Leading Ladies Nebraska ran nearly 1200 miles on just that one day in August.  In preparation, the miles they conquered were many, many multiples more.  That kind of mileage takes time.  It takes commitment.  It takes determination.  Most of all, it takes the resolve to move forward in the moment.  It is so easy to put off challenges we’d like to take on, things we’d like to pursue, work that is more meaningful, relationships that would enrich our lives.  People are very good at procrastination.  Hidden under procrastination sometimes is fear.  The idea of running 26.2 miles (or even 13.1 miles) is scary!  The training is scary.  Looking at a training plan that includes runs that you know will require the sacrifice of half of a weekend day is daunting.  Watching the weather forecast on those long run days and on race day is scary. The stories of “the wall,” the nemesis of every marathoner, are terrifying.  There are stories of chaffing and blisters the size of Nebraska that can stop you in your tracks.  Oh, and let’s not forget the bathroom stories, the “intestinal revolt too far from the next port-a-potty- with nowhere to go and no way to hide” kind of story. Who signs up for that?  Fifty-four strong women do.  Fifty-four women who seized this special moment in time to make their own wish come true.  They wrote their own story.

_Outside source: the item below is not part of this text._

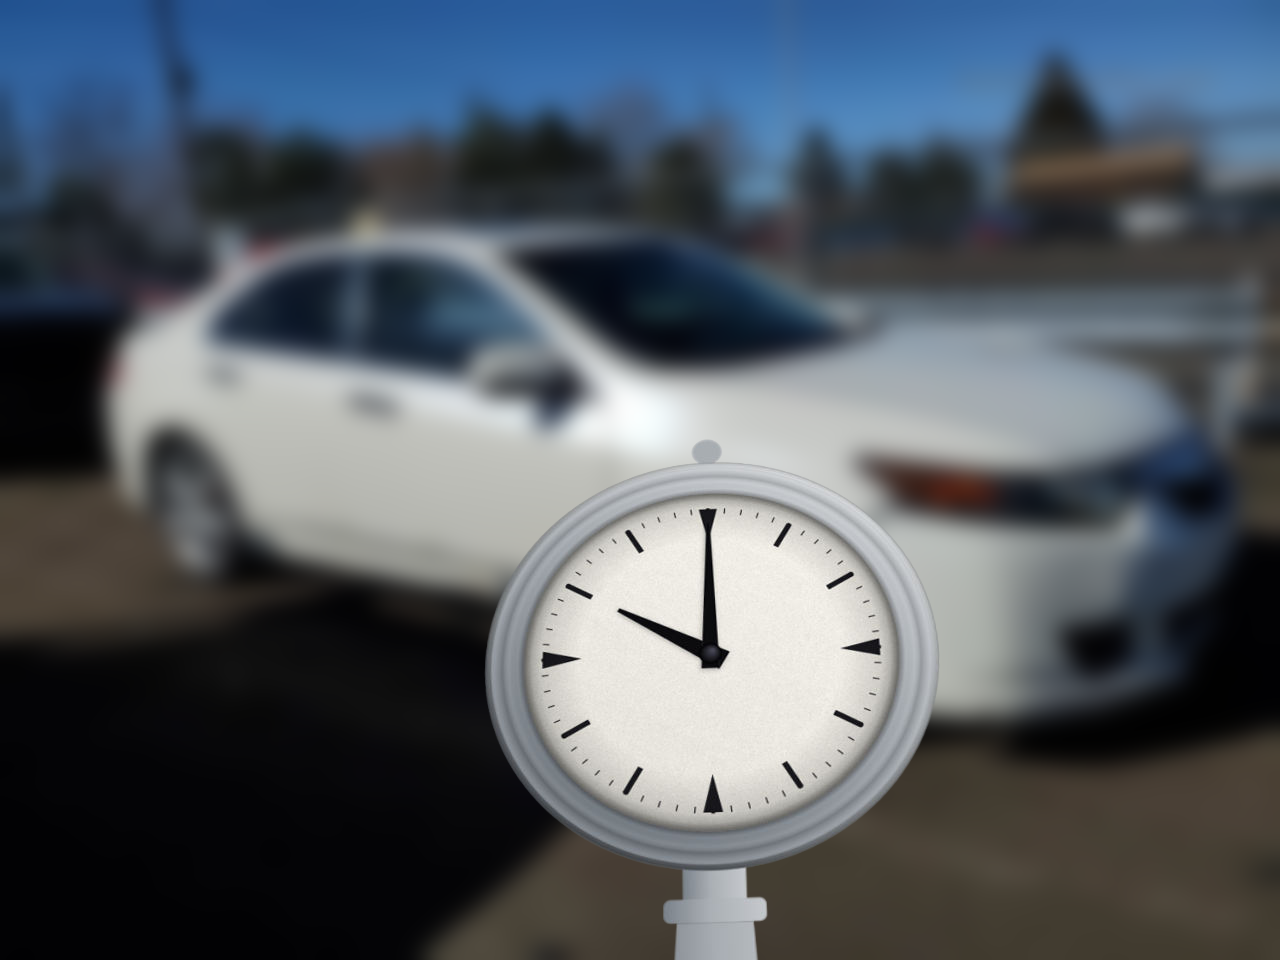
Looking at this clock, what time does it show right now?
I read 10:00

We love running with our “misters with the sisters,” but there is something wonderful about an all-women’s event.  It was almost poetic to be met at the finish line by men in tuxedos (or maybe t-shirts made to look like tuxedos! It’s the idea that counts!) with not only your finisher’s medal, but a single red rose and a chocolate.  What woman wouldn’t fall in love…not with the men in tuxedos, but with the marathon. Some of the sisters and a few of our beloved misters went on to run other marathons and half-marathons together.  Dear sweet Richard Deckert even wore a silky, long black wig in solidarity with the sisters at a race.  Team LL Nebraska showed up in Aspen, Denver, Deadwood, Utah and in our state’s largest marathon in Lincoln.  We were never able, however, to repeat the miracle of August 16, 2015. Our own version of “the miracle on ice.”

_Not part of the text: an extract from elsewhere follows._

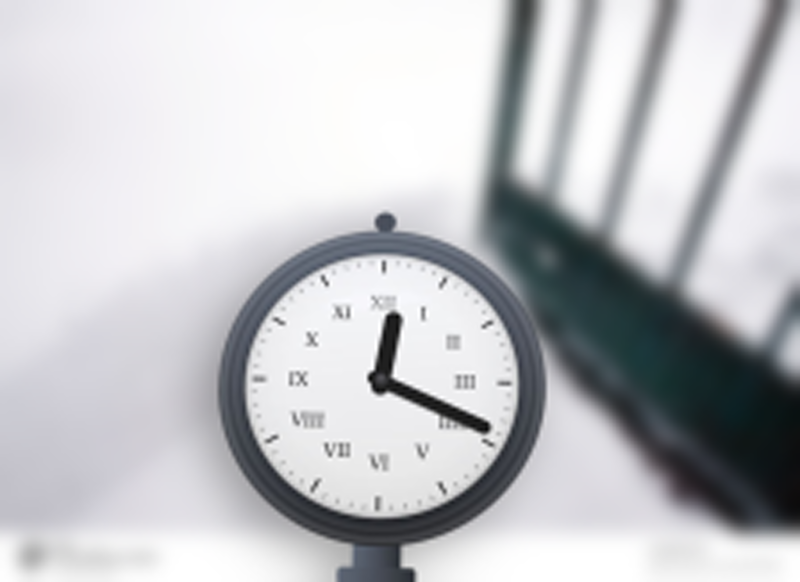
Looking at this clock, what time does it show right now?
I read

Part of the fire that moves women runners like the Leading Ladies to toe the line of a marathon is our complicated history with it. The first modern Olympic marathon was held in Athens, Greece in 1896.  Katherine Switzer ran the Boston Marathon 71 years later, in 1967, using only her initials to register.  The enraged race director tried to physically push her off the course.  It took 5 more years before women were officially allowed to run in Boston in 1972, nearly 100 years after that first event in Athens.  Many people think Katherine Switzer was the first woman to run a marathon, but for historical accuracy, Arlene Pieper ran the Pikes Peak Marathon in 1959, reaching and descending its 14,115-foot summit, greeted by perhaps a much more enlightened race director.  Women were thought too frail and fragile for such physical feats, and it was believed that it would affect a “woman’s reproductive health.”  Propriety prevents me from saying just exactly what they thought might happen, but trust me when I say, they were wrong. 

Knowing its history, knowing that women were told they didn’t belong in marathons for so long is what inspires women marathoners.  Tell a strong woman she can’t do something and then get out of the way and watch her prove you wrong.  The 54 Leading Ladies proved that they could.  Women make up not quite half of the field, on average, in American marathons.  We most certainly have come a long way!  On behalf of the entire Platte River Fitness family, congratulations on the OG’s of Leading Ladies Nebraska, the Spearfish team of 2015!  Sisterhood really is powerful!